House of MarTech · Consultant-grade reference
Practical reference for marketing, RevOps, and analytics leads — from model selection and platform setup to privacy-era measurement, incrementality, and executive-ready reporting.
Attribution is not a single number — it is a set of definitions (what counts as a touch, conversion window, identity scope) plus data plumbing (events, cost, CRM outcomes) plus governance (UTMs, naming, QA). When any layer drifts, teams optimize platform-reported ROAS instead of business impact.
| Model | Best for | Failure mode |
|---|---|---|
| Last touch | Short cycles, retargeting QA | Undervalues awareness; rewards bottom-funnel spam |
| First touch | Measuring discovery efficiency | Ignores nurture and sales assist |
| Linear | Stakeholder alignment when politics block a single owner | Equal credit hides true leverage points |
| Time decay | Long B2B cycles, webinar → demo → close | Overweights late touches if sales cycle noisy |
| Position-based (40-20-40) | Default “balanced” executive narrative | Still a heuristic — validate with tests |
| Data-driven (e.g.

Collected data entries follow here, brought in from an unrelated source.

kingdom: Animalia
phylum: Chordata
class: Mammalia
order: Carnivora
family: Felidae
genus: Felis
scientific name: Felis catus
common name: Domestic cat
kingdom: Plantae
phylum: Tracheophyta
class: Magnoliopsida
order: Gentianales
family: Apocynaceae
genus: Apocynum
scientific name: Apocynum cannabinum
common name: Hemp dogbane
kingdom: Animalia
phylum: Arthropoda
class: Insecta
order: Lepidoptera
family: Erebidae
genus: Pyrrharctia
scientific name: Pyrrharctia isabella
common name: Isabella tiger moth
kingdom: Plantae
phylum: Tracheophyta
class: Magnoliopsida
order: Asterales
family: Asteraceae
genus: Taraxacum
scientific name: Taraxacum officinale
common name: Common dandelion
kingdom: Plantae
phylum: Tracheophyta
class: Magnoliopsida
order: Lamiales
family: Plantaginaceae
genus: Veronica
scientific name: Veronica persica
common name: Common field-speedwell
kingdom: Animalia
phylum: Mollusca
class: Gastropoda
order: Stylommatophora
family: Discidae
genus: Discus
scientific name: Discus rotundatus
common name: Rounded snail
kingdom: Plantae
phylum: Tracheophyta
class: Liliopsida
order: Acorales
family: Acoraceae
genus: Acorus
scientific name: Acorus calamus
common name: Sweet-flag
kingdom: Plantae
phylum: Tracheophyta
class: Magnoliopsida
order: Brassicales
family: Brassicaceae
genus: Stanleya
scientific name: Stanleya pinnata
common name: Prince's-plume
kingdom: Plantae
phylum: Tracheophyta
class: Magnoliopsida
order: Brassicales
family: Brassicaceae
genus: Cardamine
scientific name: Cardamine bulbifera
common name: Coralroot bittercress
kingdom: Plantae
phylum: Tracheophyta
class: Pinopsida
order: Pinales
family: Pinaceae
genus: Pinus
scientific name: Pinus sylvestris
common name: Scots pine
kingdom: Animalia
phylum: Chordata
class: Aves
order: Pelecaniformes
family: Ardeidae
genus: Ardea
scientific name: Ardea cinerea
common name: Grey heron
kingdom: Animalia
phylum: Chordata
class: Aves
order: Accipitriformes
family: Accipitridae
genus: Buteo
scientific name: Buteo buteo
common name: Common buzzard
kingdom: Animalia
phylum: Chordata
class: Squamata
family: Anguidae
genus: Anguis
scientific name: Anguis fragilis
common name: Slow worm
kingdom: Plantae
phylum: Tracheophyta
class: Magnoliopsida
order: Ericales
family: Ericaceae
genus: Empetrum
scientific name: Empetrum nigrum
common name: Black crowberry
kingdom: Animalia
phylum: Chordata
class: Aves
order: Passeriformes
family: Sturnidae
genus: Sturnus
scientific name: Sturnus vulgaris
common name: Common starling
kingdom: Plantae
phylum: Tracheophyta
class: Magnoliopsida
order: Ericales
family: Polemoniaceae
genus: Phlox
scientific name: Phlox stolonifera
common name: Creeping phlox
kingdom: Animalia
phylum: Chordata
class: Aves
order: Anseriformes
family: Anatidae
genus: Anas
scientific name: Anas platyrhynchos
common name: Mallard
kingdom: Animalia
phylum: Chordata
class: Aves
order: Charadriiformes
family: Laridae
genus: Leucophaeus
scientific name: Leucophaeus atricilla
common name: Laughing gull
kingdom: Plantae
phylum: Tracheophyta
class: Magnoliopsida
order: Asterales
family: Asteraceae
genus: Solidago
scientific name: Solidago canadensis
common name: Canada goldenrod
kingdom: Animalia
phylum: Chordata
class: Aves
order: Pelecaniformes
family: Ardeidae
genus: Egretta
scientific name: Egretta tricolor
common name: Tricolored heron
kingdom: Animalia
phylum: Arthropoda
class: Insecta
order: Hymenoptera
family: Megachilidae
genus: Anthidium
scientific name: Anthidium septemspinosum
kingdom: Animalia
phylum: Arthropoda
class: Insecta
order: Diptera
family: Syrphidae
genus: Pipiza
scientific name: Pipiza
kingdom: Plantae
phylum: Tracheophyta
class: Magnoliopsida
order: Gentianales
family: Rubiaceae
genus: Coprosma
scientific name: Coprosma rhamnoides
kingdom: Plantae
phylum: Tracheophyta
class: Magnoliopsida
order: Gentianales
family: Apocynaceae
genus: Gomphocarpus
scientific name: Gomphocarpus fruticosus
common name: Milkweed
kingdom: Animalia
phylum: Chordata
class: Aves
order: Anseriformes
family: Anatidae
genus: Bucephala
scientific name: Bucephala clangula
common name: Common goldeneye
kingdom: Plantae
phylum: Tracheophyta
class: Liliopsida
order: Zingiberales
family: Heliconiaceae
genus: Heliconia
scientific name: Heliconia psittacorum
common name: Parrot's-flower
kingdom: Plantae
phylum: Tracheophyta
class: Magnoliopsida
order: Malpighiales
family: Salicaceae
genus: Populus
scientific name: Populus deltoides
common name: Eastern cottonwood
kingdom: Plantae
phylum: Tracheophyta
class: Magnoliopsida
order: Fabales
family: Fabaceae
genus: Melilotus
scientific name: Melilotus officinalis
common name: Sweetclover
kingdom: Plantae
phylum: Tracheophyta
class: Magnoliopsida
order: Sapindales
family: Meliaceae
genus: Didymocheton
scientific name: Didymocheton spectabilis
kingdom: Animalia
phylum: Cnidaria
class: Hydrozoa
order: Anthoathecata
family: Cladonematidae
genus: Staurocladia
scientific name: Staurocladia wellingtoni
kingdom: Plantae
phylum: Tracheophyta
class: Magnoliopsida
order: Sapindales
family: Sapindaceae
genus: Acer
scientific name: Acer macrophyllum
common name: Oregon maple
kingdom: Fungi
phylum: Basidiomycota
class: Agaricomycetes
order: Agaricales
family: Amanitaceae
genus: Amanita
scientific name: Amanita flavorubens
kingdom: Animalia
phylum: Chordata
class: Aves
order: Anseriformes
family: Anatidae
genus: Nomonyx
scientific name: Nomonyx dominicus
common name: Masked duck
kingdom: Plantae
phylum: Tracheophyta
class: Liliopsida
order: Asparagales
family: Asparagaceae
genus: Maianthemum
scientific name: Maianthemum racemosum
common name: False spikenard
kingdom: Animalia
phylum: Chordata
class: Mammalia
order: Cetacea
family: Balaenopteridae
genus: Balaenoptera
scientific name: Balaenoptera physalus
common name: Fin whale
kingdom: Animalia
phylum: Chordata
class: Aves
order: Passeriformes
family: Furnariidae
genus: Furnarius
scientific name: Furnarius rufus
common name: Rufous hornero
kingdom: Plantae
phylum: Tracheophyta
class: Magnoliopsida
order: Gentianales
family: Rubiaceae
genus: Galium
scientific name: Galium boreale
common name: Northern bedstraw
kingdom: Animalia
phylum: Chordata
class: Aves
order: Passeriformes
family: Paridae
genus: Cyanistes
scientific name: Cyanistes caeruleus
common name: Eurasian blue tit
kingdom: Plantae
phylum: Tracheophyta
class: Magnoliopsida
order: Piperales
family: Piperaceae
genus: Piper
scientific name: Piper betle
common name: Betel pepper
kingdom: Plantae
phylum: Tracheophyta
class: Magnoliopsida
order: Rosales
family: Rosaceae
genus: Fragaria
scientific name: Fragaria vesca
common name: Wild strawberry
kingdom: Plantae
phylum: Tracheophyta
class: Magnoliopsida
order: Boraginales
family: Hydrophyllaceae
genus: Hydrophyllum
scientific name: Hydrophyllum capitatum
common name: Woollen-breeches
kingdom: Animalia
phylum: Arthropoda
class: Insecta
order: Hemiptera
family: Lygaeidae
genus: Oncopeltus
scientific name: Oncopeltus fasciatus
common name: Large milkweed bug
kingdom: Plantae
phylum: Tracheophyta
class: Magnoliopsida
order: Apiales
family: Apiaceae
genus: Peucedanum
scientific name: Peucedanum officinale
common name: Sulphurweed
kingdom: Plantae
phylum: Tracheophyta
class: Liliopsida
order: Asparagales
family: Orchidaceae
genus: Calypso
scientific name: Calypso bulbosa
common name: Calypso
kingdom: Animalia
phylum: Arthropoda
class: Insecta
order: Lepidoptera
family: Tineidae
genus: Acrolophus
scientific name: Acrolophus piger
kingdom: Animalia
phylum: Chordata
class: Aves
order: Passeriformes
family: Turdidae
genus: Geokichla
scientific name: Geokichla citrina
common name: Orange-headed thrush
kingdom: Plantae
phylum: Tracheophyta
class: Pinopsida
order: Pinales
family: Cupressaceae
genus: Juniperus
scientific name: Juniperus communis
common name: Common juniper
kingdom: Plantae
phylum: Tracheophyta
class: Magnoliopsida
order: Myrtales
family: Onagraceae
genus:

GA4 DDA) | Digital-heavy journeys with volume | Black box; needs conversion volume + stable tagging |
Rule: pick one primary model for budgeting narratives and one validation lens (geo holdout, conversion lift, or MMM-style directional checks) so you never treat any dashboard as ground truth.
Touches: Google Ads: brand (click) → Organic: pricing page →
LinkedIn: retargeting → Demo form submit.
| Model | Approx. credit split (illustrative) |
|---|---|
| Last touch | LinkedIn 100% |
| First touch | Google Ads 100% |
| Position-based 40-20-40 | Google 40% · Organic 20% · LinkedIn 40% |
Touches: Meta prospecting → Email promo →
Direct URL
→ purchase. iOS users may lack view-through; supplement with cohort analysis and holdouts.
Map marketing touches to opportunity creation and sales activities separately. Attribution for “marketing sourced” should use CRM timestamps (MQL, SQL, closed-won) with agreed rules — not ad platform conversions alone.
utm_source, utm_medium, utm_campaign;
optional: utm_content (creative), utm_term (keyword or
audience).
Browser pixels lose signal with ITP, ad blockers, and cookie consent. Server-side sends improve resilience when implemented with deduplication (same event_id from browser + server).
Expect gaps in view-through and some click paths. Mitigations: SKAdNetwork for app campaigns, aggregated cohort reporting, incrementality tests on iOS-heavy segments, and CRM outcome analysis.
Reinvest in first-party data collection, server-side tagging, consented IDs, and clean data contracts with ad platforms. “Modeled” metrics are useful directionally — label them as such internally.
Run small, ethical holdouts (or platform lift studies) on channels with enough spend. Compare incremental conversions vs. platform attributed conversions — the gap is your calibration factor.
Use MMM for budget allocation across channels when digital attribution is fragmented. Refresh quarterly; combine with experiments for tactical decisions.
| Block | KPIs / views |
|---|---|
| Executive summary | Spend, revenue/pipeline, blended CAC or CPL, YoY trend |
| Model comparison | Primary model vs. last-click delta by channel |
| Journey health | Time-to-convert distribution, touchpoint count, assist ratio |
| Data quality | % traffic with UTMs, event error rate, consent tier split |
| Experiments | Active holdouts / lift tests and conclusions |
Mistake: Treating one model as truth. Instead, publish a one-page “measurement charter”: primary model, validation method, known blind spots, refresh cadence.
Mistake: UTMs only on paid search. Instead, require UTMs on email, social organic (where trackable), and partner links — with automated checks.
Mistake: Ignoring lag. Instead, report 7/28/90-day windows side-by-side for key channels.
Mistake: No owner for breakage. Instead, assign a rotating “tagging on-call” and weekly automated audits of top 20 events.
Mistake: Optimizing to platform ROAS alone. Instead, reconcile to finance numbers monthly; document adjustments (returns, trials, multi-device).